(Data for the task)
--------------------

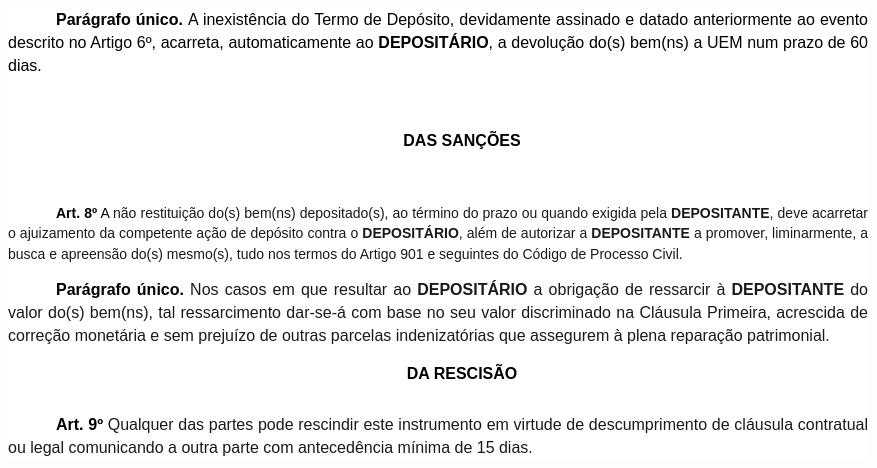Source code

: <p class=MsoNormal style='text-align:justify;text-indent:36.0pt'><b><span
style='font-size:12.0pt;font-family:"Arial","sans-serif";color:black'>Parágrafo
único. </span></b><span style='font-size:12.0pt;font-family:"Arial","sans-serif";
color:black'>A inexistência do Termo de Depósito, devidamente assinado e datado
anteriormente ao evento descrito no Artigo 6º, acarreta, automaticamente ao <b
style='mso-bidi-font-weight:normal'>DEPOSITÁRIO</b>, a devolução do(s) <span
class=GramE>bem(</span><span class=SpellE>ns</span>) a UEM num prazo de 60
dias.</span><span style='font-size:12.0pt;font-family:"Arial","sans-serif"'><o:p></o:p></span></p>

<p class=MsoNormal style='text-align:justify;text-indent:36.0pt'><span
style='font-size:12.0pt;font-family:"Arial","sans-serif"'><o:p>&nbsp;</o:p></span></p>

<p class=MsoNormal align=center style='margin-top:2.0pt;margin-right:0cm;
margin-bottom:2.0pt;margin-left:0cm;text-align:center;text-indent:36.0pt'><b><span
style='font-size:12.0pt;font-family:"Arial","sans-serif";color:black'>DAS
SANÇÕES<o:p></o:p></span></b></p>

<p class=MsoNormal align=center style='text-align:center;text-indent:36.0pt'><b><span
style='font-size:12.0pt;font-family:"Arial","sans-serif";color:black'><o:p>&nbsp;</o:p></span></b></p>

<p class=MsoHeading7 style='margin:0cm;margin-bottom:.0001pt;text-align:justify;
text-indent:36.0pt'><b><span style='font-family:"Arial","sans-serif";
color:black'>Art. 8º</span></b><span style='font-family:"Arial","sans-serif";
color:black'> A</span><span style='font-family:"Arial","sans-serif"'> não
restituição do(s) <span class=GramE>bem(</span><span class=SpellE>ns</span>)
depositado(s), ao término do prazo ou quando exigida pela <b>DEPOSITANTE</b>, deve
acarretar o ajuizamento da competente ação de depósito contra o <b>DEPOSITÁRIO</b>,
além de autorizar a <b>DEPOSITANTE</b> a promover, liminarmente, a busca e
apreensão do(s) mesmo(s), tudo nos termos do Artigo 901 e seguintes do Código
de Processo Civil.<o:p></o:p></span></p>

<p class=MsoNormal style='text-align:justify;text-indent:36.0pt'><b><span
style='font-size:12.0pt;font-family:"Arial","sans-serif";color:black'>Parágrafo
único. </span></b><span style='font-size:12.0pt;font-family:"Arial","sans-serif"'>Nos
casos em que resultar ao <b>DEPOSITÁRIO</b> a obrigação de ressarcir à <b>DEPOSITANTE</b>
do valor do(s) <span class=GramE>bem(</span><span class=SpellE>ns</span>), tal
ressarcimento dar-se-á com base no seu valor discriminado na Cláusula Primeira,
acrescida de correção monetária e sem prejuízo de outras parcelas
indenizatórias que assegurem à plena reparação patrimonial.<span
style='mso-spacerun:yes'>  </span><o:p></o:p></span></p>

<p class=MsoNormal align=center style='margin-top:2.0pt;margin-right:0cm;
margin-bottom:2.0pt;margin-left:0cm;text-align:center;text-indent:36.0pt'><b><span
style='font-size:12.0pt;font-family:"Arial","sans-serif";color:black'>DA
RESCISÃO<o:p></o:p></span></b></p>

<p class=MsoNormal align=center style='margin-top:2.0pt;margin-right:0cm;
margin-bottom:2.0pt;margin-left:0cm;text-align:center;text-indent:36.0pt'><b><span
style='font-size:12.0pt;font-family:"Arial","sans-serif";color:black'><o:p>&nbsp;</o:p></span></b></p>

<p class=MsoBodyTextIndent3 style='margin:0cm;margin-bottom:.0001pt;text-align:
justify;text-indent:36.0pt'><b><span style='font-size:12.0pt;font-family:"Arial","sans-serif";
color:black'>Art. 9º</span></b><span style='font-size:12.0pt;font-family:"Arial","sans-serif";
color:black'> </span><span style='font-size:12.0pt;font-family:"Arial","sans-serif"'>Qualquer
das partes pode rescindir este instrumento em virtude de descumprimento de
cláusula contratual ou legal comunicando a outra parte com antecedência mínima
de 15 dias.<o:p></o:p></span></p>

--------------------

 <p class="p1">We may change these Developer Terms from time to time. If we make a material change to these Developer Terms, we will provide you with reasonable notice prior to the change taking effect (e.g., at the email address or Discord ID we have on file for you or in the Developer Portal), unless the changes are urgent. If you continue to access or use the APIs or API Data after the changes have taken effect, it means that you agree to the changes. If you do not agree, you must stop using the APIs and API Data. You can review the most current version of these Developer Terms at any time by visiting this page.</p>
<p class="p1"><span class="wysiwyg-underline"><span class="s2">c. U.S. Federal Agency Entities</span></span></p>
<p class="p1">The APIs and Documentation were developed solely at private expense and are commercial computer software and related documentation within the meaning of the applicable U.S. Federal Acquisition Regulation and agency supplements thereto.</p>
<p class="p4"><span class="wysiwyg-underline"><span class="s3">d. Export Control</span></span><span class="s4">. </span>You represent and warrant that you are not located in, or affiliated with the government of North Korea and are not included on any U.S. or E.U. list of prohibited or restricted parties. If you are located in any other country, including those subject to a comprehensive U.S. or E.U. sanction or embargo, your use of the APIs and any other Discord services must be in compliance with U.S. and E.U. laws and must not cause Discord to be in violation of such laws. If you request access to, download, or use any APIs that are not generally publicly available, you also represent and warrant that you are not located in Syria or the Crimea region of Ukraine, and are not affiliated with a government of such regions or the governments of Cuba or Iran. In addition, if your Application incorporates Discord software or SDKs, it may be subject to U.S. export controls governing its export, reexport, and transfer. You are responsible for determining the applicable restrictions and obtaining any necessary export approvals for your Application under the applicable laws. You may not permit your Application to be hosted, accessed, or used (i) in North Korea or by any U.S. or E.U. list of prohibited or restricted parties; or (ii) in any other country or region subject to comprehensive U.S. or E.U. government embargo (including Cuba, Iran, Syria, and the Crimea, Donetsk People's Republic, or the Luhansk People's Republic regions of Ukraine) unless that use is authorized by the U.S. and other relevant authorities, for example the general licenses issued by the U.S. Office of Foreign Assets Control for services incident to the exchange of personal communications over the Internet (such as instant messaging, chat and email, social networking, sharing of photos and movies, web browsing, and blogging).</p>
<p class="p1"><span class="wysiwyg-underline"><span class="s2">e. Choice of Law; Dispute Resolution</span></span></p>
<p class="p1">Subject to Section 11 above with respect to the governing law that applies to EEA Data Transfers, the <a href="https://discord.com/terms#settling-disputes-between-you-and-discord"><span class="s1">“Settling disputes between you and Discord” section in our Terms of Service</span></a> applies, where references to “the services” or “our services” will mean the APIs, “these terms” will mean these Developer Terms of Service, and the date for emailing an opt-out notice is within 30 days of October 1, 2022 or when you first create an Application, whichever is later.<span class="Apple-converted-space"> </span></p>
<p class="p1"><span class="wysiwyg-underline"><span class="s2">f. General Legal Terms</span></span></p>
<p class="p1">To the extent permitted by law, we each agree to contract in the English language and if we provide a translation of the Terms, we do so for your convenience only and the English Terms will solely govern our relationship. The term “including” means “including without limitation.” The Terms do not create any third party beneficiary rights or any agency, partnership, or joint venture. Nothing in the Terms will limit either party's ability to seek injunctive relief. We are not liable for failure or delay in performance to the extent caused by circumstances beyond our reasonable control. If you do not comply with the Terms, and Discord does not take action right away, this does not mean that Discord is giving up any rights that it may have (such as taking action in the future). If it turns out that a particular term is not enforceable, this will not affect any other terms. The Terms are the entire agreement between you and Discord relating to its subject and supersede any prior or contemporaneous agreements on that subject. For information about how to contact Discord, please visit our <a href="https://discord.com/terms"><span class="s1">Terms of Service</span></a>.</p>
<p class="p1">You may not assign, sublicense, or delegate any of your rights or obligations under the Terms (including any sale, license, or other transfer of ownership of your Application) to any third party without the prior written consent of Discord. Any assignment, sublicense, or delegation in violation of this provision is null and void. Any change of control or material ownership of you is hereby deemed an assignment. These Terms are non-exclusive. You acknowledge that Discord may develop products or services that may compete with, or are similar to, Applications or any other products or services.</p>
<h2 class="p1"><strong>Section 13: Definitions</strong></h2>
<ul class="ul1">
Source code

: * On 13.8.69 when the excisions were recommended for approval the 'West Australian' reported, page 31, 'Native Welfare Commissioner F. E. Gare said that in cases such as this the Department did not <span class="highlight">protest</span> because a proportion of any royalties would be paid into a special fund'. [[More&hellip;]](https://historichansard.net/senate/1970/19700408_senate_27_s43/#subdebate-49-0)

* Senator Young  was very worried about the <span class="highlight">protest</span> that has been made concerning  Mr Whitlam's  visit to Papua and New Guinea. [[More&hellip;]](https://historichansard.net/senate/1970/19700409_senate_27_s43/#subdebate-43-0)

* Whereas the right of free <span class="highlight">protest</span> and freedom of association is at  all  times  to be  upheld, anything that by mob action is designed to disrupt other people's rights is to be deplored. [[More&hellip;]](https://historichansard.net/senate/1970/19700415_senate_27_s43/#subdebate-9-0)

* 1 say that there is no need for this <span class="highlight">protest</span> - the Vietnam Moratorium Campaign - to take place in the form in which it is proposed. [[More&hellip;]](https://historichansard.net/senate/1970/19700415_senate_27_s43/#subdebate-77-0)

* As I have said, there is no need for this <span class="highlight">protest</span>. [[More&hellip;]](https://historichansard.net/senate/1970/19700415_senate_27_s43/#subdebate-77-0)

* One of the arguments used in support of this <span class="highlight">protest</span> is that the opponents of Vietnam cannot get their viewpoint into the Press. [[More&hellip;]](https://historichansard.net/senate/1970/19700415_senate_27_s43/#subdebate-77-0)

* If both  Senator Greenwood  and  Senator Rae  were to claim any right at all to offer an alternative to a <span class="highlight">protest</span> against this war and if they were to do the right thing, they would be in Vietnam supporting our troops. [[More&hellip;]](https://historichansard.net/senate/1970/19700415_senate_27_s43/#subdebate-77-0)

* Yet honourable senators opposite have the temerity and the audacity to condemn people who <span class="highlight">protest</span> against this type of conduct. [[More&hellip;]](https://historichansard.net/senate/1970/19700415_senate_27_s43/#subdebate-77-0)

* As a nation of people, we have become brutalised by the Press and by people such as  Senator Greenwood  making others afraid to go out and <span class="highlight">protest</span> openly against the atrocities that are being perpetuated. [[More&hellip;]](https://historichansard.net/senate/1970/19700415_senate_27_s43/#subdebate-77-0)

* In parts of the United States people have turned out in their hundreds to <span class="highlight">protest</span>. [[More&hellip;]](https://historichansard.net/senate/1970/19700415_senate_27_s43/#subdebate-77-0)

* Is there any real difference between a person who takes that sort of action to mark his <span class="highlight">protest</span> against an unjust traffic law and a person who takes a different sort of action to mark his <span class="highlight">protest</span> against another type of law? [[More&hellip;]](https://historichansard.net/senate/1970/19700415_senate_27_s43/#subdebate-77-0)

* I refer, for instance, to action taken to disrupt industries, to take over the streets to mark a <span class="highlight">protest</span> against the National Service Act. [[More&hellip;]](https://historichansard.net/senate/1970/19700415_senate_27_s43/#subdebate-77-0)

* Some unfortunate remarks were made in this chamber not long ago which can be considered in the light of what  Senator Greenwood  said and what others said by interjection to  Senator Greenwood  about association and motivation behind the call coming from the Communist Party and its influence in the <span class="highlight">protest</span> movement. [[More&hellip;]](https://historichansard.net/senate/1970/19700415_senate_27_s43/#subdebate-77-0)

--------------------

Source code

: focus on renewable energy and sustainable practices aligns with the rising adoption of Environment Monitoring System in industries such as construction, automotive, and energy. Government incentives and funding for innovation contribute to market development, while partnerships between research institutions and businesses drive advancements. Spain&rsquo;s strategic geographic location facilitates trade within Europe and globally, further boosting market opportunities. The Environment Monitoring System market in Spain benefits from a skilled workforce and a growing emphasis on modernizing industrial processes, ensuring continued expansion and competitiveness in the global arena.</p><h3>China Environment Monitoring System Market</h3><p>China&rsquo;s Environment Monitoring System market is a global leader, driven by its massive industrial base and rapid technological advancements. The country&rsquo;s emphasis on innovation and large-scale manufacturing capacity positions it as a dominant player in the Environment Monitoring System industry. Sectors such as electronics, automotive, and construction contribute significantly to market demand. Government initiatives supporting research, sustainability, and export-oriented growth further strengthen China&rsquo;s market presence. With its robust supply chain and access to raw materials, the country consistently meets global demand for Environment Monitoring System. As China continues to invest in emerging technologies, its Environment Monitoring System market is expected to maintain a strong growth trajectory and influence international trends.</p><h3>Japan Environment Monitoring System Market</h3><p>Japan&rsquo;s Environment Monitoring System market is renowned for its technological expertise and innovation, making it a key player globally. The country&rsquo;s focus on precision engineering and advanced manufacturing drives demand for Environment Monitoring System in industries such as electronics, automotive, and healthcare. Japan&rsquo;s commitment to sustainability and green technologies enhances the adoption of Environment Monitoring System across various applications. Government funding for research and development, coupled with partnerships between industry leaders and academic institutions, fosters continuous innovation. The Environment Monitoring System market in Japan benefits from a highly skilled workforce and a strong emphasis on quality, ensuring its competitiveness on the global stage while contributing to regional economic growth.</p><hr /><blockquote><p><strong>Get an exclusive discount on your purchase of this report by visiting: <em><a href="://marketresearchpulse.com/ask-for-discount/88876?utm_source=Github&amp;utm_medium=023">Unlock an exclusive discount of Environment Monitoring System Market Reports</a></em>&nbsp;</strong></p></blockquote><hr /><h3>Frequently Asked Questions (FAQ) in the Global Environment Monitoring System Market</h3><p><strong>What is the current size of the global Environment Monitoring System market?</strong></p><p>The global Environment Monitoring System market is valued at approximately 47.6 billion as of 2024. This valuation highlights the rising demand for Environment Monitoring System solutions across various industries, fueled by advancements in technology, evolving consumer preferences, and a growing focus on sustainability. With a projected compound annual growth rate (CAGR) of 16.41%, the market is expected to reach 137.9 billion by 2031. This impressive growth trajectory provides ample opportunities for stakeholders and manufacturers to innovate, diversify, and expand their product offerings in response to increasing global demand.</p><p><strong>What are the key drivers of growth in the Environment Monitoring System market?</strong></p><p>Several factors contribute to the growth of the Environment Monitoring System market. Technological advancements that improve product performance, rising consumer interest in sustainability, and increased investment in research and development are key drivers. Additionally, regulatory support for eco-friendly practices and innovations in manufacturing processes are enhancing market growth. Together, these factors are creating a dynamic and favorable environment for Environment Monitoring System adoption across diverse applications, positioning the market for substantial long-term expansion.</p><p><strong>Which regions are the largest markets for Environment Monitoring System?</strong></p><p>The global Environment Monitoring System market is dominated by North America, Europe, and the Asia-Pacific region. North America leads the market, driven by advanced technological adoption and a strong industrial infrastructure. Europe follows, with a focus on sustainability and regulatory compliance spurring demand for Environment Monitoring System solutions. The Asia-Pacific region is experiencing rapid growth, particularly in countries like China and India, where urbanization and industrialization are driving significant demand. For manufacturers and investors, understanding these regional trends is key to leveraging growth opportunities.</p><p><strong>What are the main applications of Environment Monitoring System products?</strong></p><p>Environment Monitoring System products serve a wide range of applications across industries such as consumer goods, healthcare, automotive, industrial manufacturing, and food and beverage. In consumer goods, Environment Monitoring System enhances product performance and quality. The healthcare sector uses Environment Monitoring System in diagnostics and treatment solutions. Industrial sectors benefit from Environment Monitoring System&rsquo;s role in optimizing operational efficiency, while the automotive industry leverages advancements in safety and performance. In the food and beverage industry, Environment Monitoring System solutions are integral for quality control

--------------------

(Exercise details)
Retype the records from the line containing "Whereas the right" through the line containing "say that there", character for character.

(Answer to the problem)
* Whereas the right of free <span class="highlight">protest</span> and freedom of association is at  all  times  to be  upheld, anything that by mob action is designed to disrupt other people's rights is to be deplored. [[More&hellip;]](https://historichansard.net/senate/1970/19700415_senate_27_s43/#subdebate-9-0)

* 1 say that there is no need for this <span class="highlight">protest</span> - the Vietnam Moratorium Campaign - to take place in the form in which it is proposed. [[More&hellip;]](https://historichansard.net/senate/1970/19700415_senate_27_s43/#subdebate-77-0)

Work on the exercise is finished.